Hilfe zur Integration: RTBF Ukraine gestartet

Fast 12.000 Kriegsflüchtlinge sind seit Beginn des russischen Angriffs auf die Ukraine nach Belgien geflohen. Nun gibt es einen Radiosender, der in Belgien 24 Stunden auf 24 in ukrainischer Sprache sendet.

Flagge der Ukraine bei Demo in Bordeaux

Illustrationsbild: Thibaud Moritz/AFP

Der Sender ist von der RTBF aus der Taufe gehoben worden. Am Montagabend wurde er geschaltet und sendet rund um die Uhr – ausschließlich in ukrainischer Sprache.

Präsentiert wird das Radioprogramm von Micha, einem 25-jährigen Ukrainer, der vor dem Krieg ein Jahr in Brüssel gelebt hat und die Stadt deshalb gut kennt und auch sehr gut Französisch spricht. Er war vor Ausbruch des Kriegs auf einer Reise in Spanien unterwegs und ist von dort nach Brüssel zurückgekehrt.

Praktische Informationen stehen im Vordergrund

Vieles wird in Schleife ausgestrahlt – nämlich alle praktischen Informationen zu den Themen Unterkunft, Miete, Krankenversicherung, Arbeitsrecht und so weiter. Es geht weniger darum, die Ukrainer mit Nachrichten über die Kriegslage zu versorgen – wobei das auch stattfindet.

Dabei wird der Moderator Micha, der kein Journalist ist, von zwei Journalisten der RTBF eng begleitet. Micha ist als Muttersprachler sozusagen die Schnittstelle zwischen dem Sender und seinen ukrainischen Hörern.

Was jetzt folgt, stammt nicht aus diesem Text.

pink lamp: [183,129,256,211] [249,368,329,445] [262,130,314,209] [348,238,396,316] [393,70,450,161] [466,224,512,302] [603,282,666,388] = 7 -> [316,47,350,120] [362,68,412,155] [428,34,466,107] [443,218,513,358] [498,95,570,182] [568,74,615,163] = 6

Den Geflüchteten Belgien erklären

Im Großen und Ganzen geht es der RTBF aber hauptsächlich darum, den Geflüchteten Belgien zu erklären. Sie sollen wissen, wie das Land, wie die Stadt, das Dorf funktioniert, die sie aufnehmen. Denn wenn man davon ausgeht, dass die Menschen nur vorübergehend hier bleiben, dass der Krieg hoffentlich keine Monate mehr dauert, dann werden die meisten es nicht schaffen, ausreichend Französisch zu lernen, um sich alleine durchzuschlagen.

Das Angebot kann auch interessant für die vielen Privatleute sein, die ukrainische Flüchtlinge bei sich aufgenommen haben. Auch darum geht es. Durch diese Familien können die Ukrainer von der Seite erfahren und sich dann in der ukrainischen Gemeinde sozusagen informieren.

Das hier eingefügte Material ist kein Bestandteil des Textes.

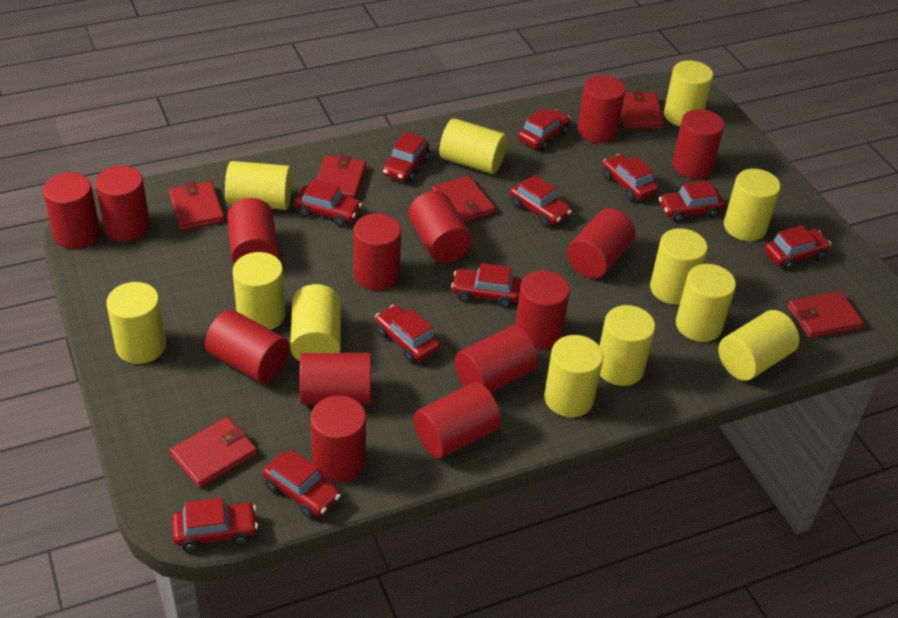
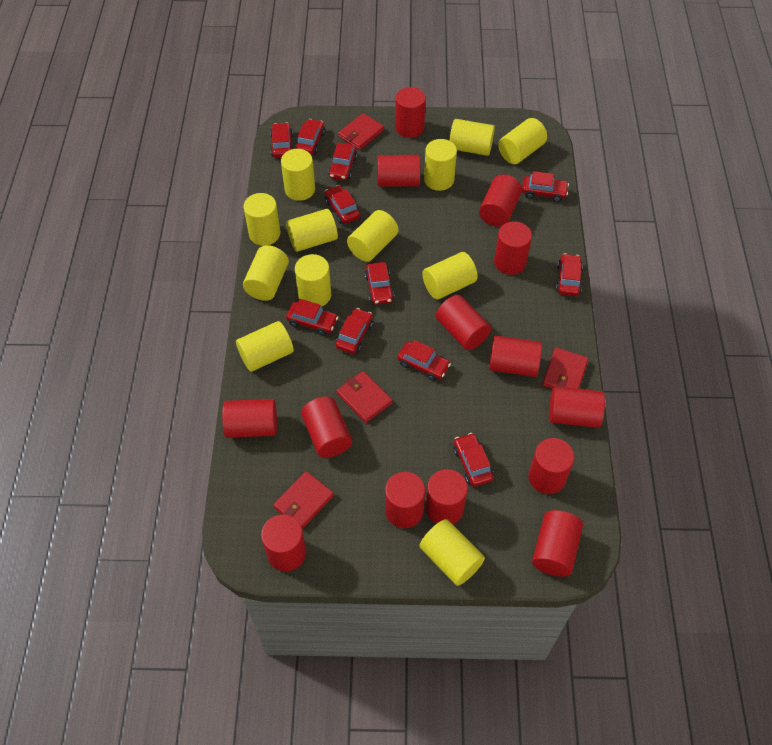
red wallet: [169,181,225,230] [170,417,257,488] [316,155,366,199] [432,175,495,223] [621,90,664,129] [787,291,864,338] = 6 -> [273,471,334,529] [337,371,393,423] [338,113,384,150] [542,347,589,389] = 4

Zusätzlicher Infokanal auf Telegram

Deshalb gibt es neben dem Radiosender RTBF Ukraine, der digital zu empfangen ist über DAB+ oder im Streaming auf der Internetseite der RTBF außerdem einen Infokanal auf der Messenger-Plattform Telegram.

Darüber wird zum Beispiel auch kurz und knapp über Initiativen informiert, die hier und da ergriffen werden – etwa Sprachkurse oder Kinderanimationen. Auch darüber erfahren die Menschen und haben so die Chance, daran teilzunehmen – damit sie sich, so das Anliegen der RTBF, möglichst gut in unserer Gesellschaft zurechtfinden und sich hier wohlfühlen.

Hier der Link zum neuen Sender: rtbf.be/radio/liveradio/rtbf-ukraine.